Error in scan(file = file, what = what, sep = sep, quote = quote, dec = dec,  : 
  line 10 did not have 196 elements

Searching around made me think it's because there are missing values in the data. With read.csv, it looks like you can set fill = TRUE and get around this. But I can't work out how to do this with the read.csv.sql function. I also can't actually open the csv in Excel to inspect it because it's too large.

Does anyone know how to solve this or if there is a better method for reading in this large file? Please keep in mind I don't really know how to use SQL or other database tools, mostly just R (but can try and learn the basics if helpful).

CodePudding user response：

Based on the error message, it seems unlikely that you can read the CSV file en toto into memory, even once. I suggest for analyzing the data within it, you may need to change your data-access to something else, such as:

DBMS, whether monolithic (duckdb or RSQLite, lower cost-of-entry) or full DBMS (e.g., PostgreSQL, MariaDB, SQL Server). With this method, you would connect (using DBI) to the database (monolithic or otherwise), query for the subset of data you want/need, and work on that data. It is feasible to do in-database aggregation as well, which might be a necessary step in your analysis.
Arrow parquet file. These are directly supported by dplyr functions and in a lazy fashion, meaning that when you call open_dataset("path/to/my.parquet"), it immediately returns an object but does not load data; you call your dplyr mutate/filter/select/summarize pipe (some limitations), and then you finally call ... %>% collect(), only then it loads the resulting data into memory. Similar to SQL above in that you work on subsets at a time, but if you're already familiar with dplyr, it is much much closer than learning SQL from scratch.

There are ways to get a large CSV file into each of this.
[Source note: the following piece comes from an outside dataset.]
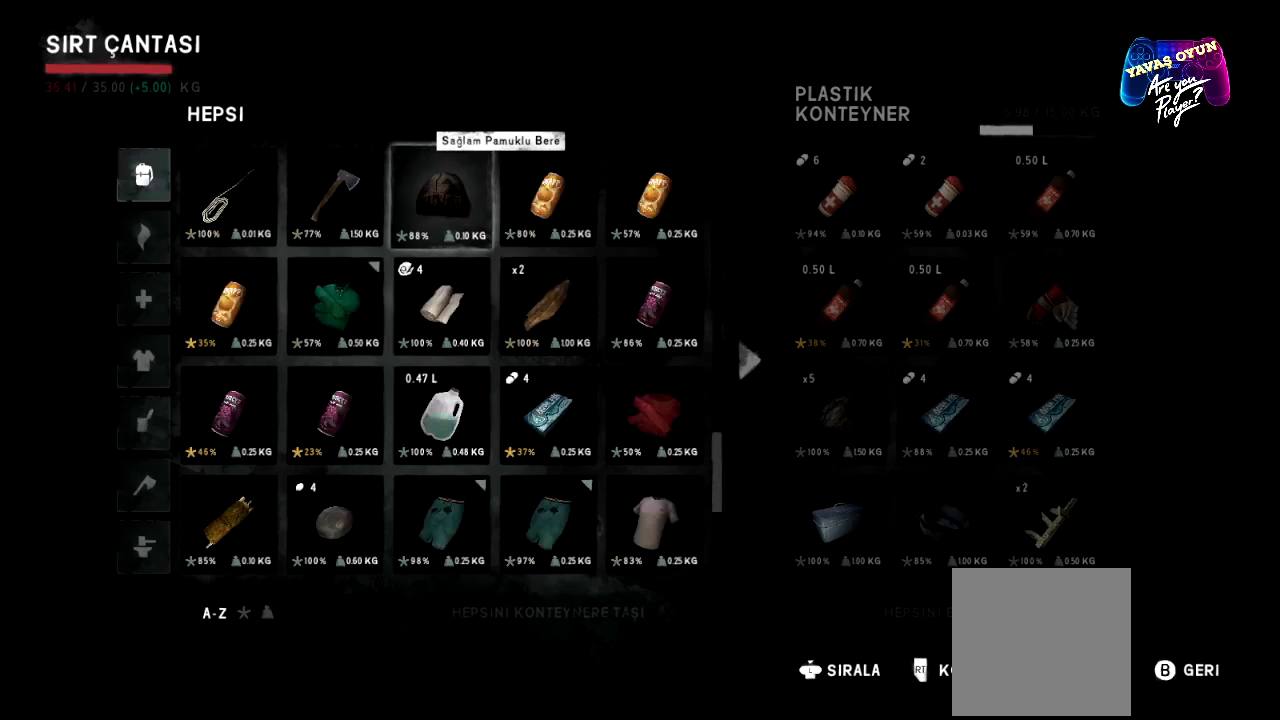
{"buttons": [], "left_stick": "center", "right_stick": "center", "events": [[217, "left_stick", "center"]]}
Arrow/Parquet: How to convert a csv file to parquet (python, arrow/drill), a quick search in your favorite search-engine should provide other possibilities; regardless of the language you want to do your analysis in ("R"), don't constrain yourself to solutions using that language.
SQL: DuckDB (https://duckdb.org/docs/data/csv.html), SQLite (https://www.sqlitetutorial.net/sqlite-import-csv/), and other DBMSes tend to have a "bulk" command for importing raw CSV.